Des scientifiques se sont fait une spécialité d’analyser le lien possible entre les événements météo extrêmes et le réchauffement climatique. Décrié au départ, leur travail est devenu crédible
Quand une poignée de scientifiques tente en 2015 d’évaluer le rôle du changement climatique dans les inondations record au Royaume-Uni, l’accueil est glacial et la démarche qualifiée de « non scientifique ». Six ans plus tard, leur travail est devenu crédible.
Début juillet, les scientifiques du World Weather Attribution a estimé que le changement climatique a rendu la vague de chaleur qui a frappé en juin l’ouest des Etats-Unis et du Canada au minimum 150 fois plus susceptible de se produire.
Le World Weather Attribution (WWA), qui regroupe des experts de divers instituts de recherche dans le monde, s’est fait une spécialité d’analyser le lien possible entre un événement météo extrême précis et le réchauffement climatique, en calculant dans des délais très courts la probabilité qu’il se soit produit même sans le dérèglement climatique lié aux émissions de gaz à effet de serre.
« Nous voulions faire évoluer le débat, mais nous ne pensions pas que cela fonctionnerait aussi bien », explique la climatologue Friederike Otto de l’université d’Oxford, qui a créé le WWA en 2014 avec Geert Jan van Oldenborgh, du Royal Netherlands Meteorological Institute, décédé d’un cancer le 12 octobre. (...)
Le WWA a mis au point une méthodologie validée par d’autres experts et a montré que l’attribution rapide d’une catastrophe naturelle au changement climatique est « une activité opérationnelle », commente Robert Vautard, chercheur au Laboratoire des Sciences du climat et de l’environnement (LSCE).
« Vous ne publiez pas une étude à chaque fois que vous faites une prévision météo », explique à l’AFP le climatologue, qui participe aux travaux du Giec.
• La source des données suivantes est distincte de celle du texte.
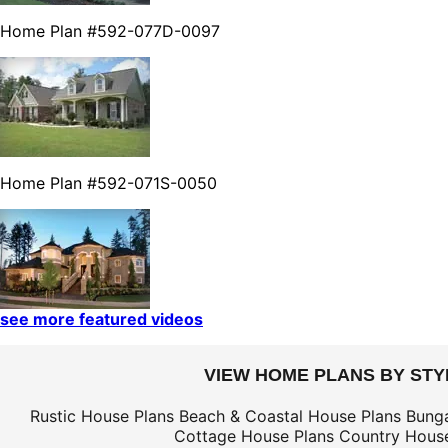
Home Plan #592-077D-0097
Home Plan #592-071S-0050
see more featured videos
VIEW HOME PLANS BY STY
Rustic House Plans
Beach & Coastal House Plans
Bung
Cottage House Plans
Country House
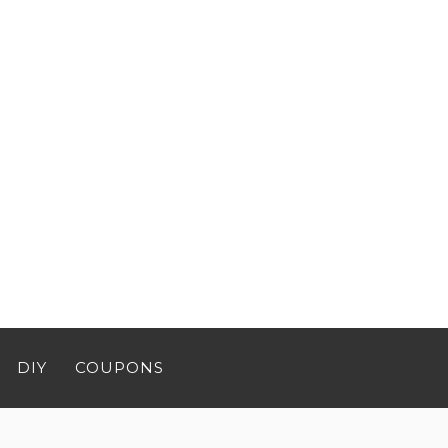
DIY
COUPONS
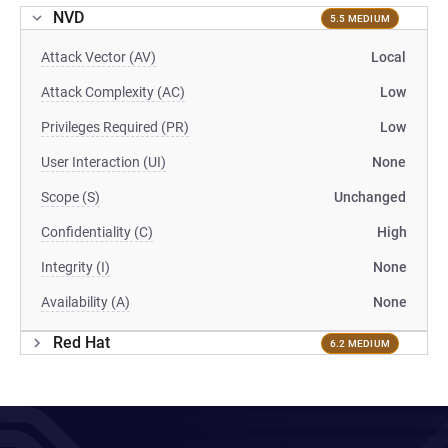
NVD
5.5 MEDIUM
Attack Vector (AV)
Local
Attack Complexity (AC)
Low
Privileges Required (PR)
Low
User Interaction (UI)
None
Scope (S)
Unchanged
Confidentiality (C)
High
Integrity (I)
None
Availability (A)
None
Red Hat
6.2 MEDIUM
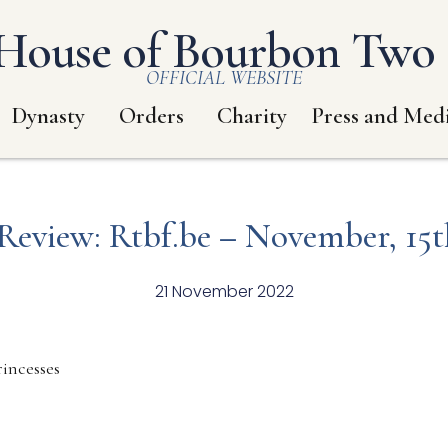
House of Bourbon Two S
OFFICIAL WEBSITE
Dynasty
Orders
Charity
Press and Med
 Review: Rtbf.be – November, 15t
21 November 2022
incesses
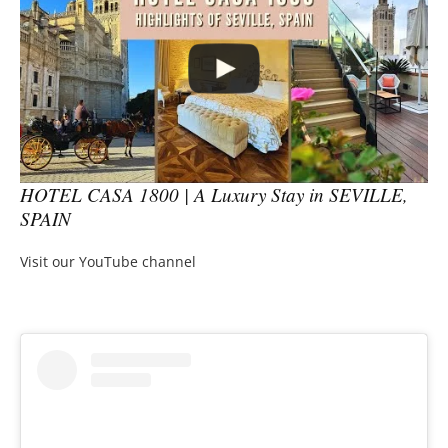
HOTEL CASA 1800 | A Luxury Stay in SEVILLE,
SPAIN
Visit our YouTube channel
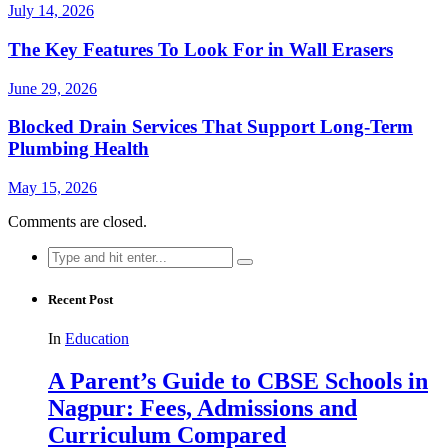
July 14, 2026
The Key Features To Look For in Wall Erasers
June 29, 2026
Blocked Drain Services That Support Long-Term
Plumbing Health
May 15, 2026
Comments are closed.
Search
for:
Recent Post
In
Education
A Parent’s Guide to CBSE Schools in
Nagpur: Fees, Admissions and
Curriculum Compared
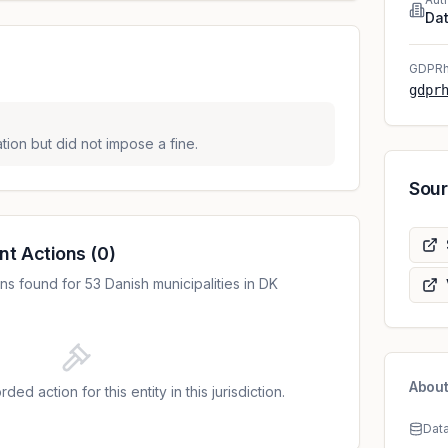
Dat
GDPRh
gdpr
tion but did not impose a fine.
Sou
nt Actions
(
0
)
s found for 53 Danish municipalities in DK
About
ded action for this entity in this jurisdiction.
Dat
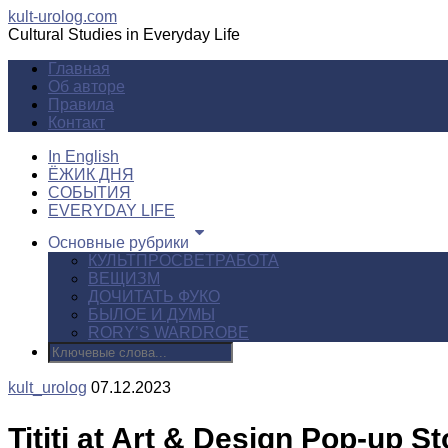
kult-urolog.com
Cultural Studies in Everyday Life
Главная
Об авторе
Правила
Контакт
In English
ЁЖИК ДНЯ
СОБЫТИЯ
EVERYDAY LIFE
Основные рубрики
КУЛЬТПРОСВЕТРАБОТА
ВЕЩИЗМ
ДОЧИТАТЬ ФУКО
БЫЛОЕ И ДУМЫ
RORY’S WARDROBE
kult_urolog
07.12.2023
Tititi at Art & Design Pop-up St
Mais lors de la vague de chaleur au Canada et aux Etats-Unis, les températures ont été « hors échelle », poursuit-il.
Située à 250 km de Vancouver dans l’Ouest canadien, la localité de Lytton a enregistré pendant trois jours consécutifs un record, jusqu’à atteindre 49,6°C avant d’être détruite à 90 % par les flammes, qui ont tué deux personnes.
Selon les travaux du WWA, avec le climat actuel, une telle vague de chaleur pourrait statistiquement avoir lieu une fois tous les 1 000 ans. Les chercheurs avaient par ailleurs déterminé que les températures enregistrées ont été environ 2°C plus élevées qu’elles l’auraient été si cet épisode de chaleur extrême avait eu lieu au début de la révolution industrielle.